Work required » Restate the listing that follows word for word, without its pictures.
** Opening Provided entries block **
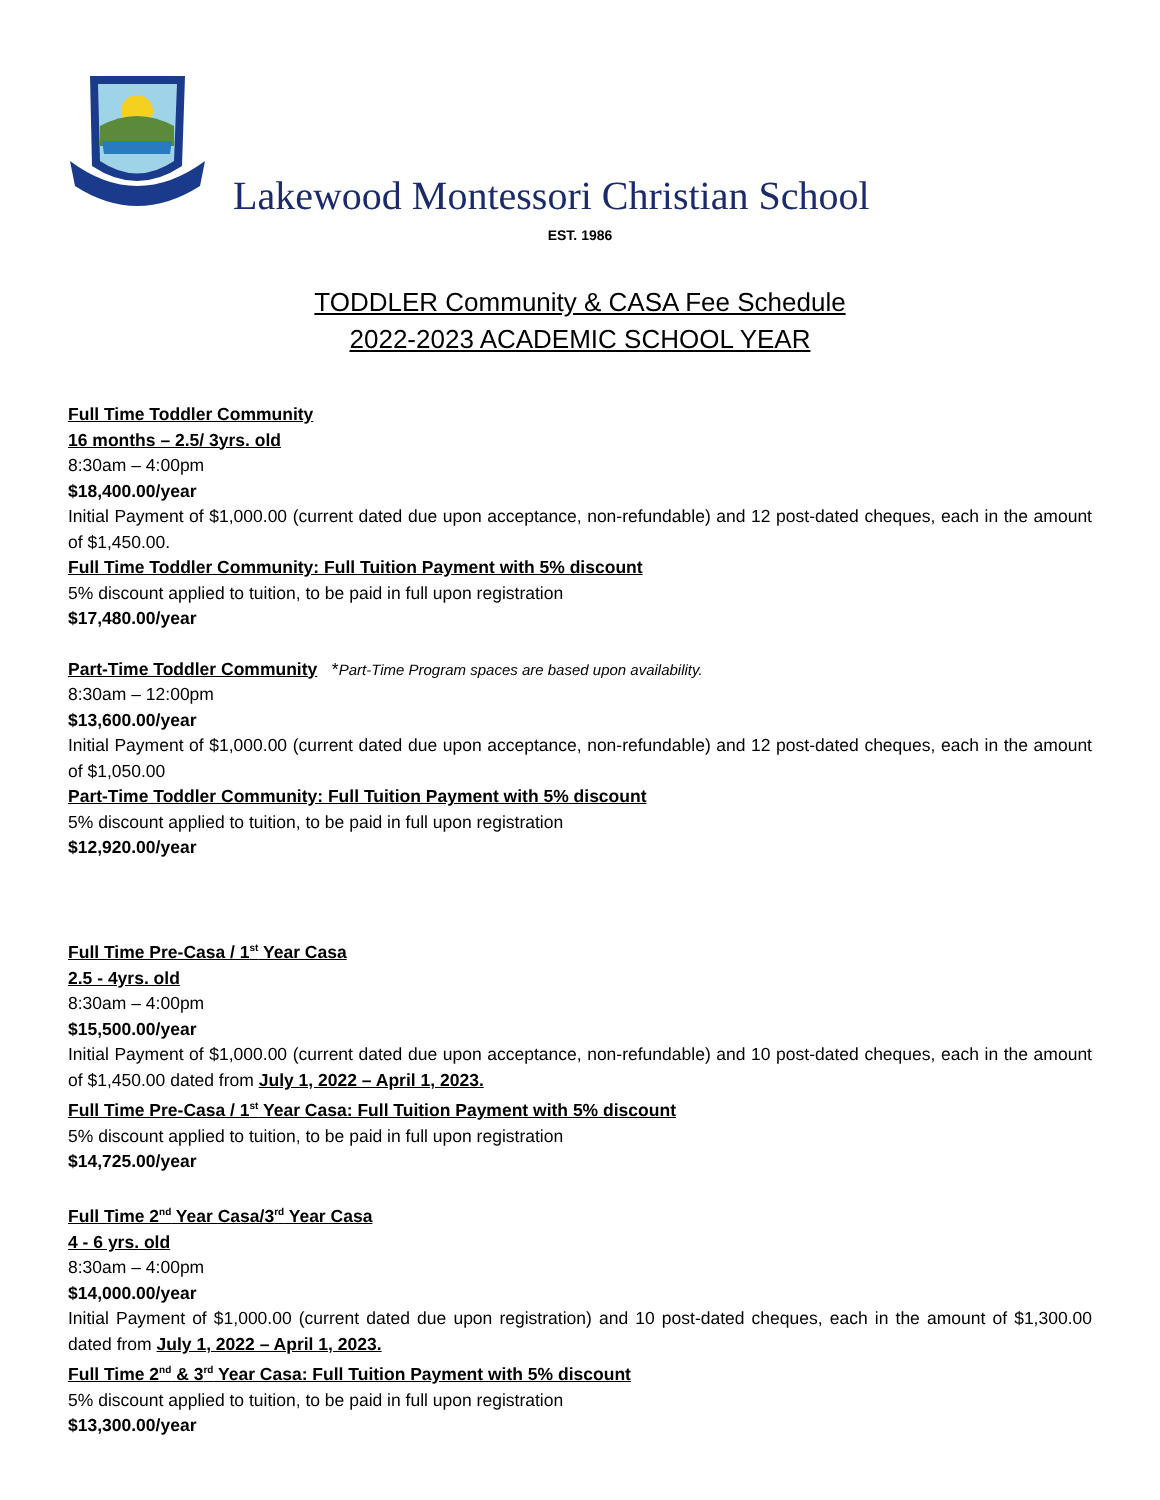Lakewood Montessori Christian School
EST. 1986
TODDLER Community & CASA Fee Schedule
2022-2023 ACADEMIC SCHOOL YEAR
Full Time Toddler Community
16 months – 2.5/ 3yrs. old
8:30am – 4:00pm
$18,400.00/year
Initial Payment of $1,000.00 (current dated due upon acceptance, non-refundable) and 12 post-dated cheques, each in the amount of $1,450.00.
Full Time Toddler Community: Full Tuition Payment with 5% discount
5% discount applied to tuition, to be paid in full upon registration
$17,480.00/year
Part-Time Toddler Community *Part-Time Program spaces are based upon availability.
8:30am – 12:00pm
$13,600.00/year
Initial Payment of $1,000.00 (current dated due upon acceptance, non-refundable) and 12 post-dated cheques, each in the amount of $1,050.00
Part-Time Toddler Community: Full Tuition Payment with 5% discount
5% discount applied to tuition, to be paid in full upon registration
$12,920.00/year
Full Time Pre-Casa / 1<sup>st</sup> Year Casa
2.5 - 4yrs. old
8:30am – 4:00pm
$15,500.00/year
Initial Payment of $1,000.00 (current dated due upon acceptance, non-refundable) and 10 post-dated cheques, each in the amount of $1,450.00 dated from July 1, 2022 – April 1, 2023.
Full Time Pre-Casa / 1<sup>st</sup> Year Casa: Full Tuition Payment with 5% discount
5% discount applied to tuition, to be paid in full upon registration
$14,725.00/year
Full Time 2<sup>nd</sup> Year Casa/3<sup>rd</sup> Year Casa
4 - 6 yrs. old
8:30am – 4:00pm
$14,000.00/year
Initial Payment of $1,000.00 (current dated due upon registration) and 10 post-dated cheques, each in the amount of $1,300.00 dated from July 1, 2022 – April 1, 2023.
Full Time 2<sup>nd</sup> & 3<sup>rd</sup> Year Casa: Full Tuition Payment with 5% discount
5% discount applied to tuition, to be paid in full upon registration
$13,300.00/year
** Closing Provided entries block **
Answer to the problem »
Lakewood Montessori Christian School
EST. 1986
TODDLER Community & CASA Fee Schedule
2022-2023 ACADEMIC SCHOOL YEAR
Full Time Toddler Community
16 months – 2.5/ 3yrs. old
8:30am – 4:00pm
$18,400.00/year
Initial Payment of $1,000.00 (current dated due upon acceptance, non-refundable) and 12 post-dated cheques, each in the amount of $1,450.00.
Full Time Toddler Community: Full Tuition Payment with 5% discount
5% discount applied to tuition, to be paid in full upon registration
$17,480.00/year
Part-Time Toddler Community *Part-Time Program spaces are based upon availability.
8:30am – 12:00pm
$13,600.00/year
Initial Payment of $1,000.00 (current dated due upon acceptance, non-refundable) and 12 post-dated cheques, each in the amount of $1,050.00
Part-Time Toddler Community: Full Tuition Payment with 5% discount
5% discount applied to tuition, to be paid in full upon registration
$12,920.00/year
Full Time Pre-Casa / 1<sup>st</sup> Year Casa
2.5 - 4yrs. old
8:30am – 4:00pm
$15,500.00/year
Initial Payment of $1,000.00 (current dated due upon acceptance, non-refundable) and 10 post-dated cheques, each in the amount of $1,450.00 dated from July 1, 2022 – April 1, 2023.
Full Time Pre-Casa / 1<sup>st</sup> Year Casa: Full Tuition Payment with 5% discount
5% discount applied to tuition, to be paid in full upon registration
$14,725.00/year
Full Time 2<sup>nd</sup> Year Casa/3<sup>rd</sup> Year Casa
4 - 6 yrs. old
8:30am – 4:00pm
$14,000.00/year
Initial Payment of $1,000.00 (current dated due upon registration) and 10 post-dated cheques, each in the amount of $1,300.00 dated from July 1, 2022 – April 1, 2023.
Full Time 2<sup>nd</sup> & 3<sup>rd</sup> Year Casa: Full Tuition Payment with 5% discount
5% discount applied to tuition, to be paid in full upon registration
$13,300.00/year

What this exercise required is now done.